This sort of argument is a special case of inequalities proved by multiplicative telescopy - which represents the function $\rm\:f(n)\:$ as a product of its term ratios $\rm\: f(k+1)/f(k),\:$ namely
$\rm f(0)\ \prod_{k\:=\:0}^{n-1}\, \frac{f(k+1)}{f(k)}\ = \ \ \color{#C00}{\rlap{--}f(0)}\frac{\color{green}{\rlap{--}f(1)}}{\color{#C00}{\rlap{--}f(0)}}\frac{\color{royalblue}{\rlap{--}f(2)}}{\color{green}{\rlap{--}f(1)}}\frac{\phantom{\rlap{--}f(3)}}{\color{royalblue}{\rlap{--}f(2)}}\, \cdots\, \frac{\color{brown}{\rlap{--}f(n-1)}}{\phantom{\rlap{--}f(n-2)}}\frac{f(n)}{\color{brown}{\rlap{----}f(n-1)}}\ =\ \ f(n) $
Therefore if $\rm\:f(0)>g(0)\:$ and if also $\rm\:\dfrac{f(k+1)}{f(k)} > \dfrac{g(k+1)}{g(k)}\:$ then the product of these telescope to
$\rm f(n)\, =\, f(0)\ \prod_{k\:=\:0}^{n-1}\, \frac{f(k+1)}{f(k)}\ >\ g(0)\ \prod_{k\:=\:0}^{n-1}\, \frac{g(k+1)}{g(k)}\, =\, g(n) $
See here for a sketch of a telescopic proof of the more general result that exponentials grow faster than polynomials. As I have emphasized here before in many posts, by means of cancelling complicated expressions, telescopy often reduces induction problems to trivialities (here if we work with $\rm\,f/g,\,$ the proof reduces to the trivial proof that a product of terms eventually $> 1$ is itself eventually $> 1$).

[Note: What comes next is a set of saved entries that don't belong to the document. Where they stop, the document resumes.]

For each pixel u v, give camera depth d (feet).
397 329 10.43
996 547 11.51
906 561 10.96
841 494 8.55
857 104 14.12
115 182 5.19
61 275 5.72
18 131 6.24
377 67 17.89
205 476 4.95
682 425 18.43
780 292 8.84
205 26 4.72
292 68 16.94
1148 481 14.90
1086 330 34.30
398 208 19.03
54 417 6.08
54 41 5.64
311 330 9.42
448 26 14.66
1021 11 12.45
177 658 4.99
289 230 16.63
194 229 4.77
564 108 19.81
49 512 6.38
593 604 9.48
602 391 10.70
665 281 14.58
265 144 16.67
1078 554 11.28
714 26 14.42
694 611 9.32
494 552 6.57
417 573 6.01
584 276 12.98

Difficult problems involving hyperrational functions (i.e. $\rm\ f(n+1)/f(n) = $ rational function of $\rm\:n,\:$ e.g. powers, exponentials, factorials) are, after application of telescopy, greatly simplified to trivial problems about rational functions - functions so simple that questions about such can be decided mechanically by algorithms.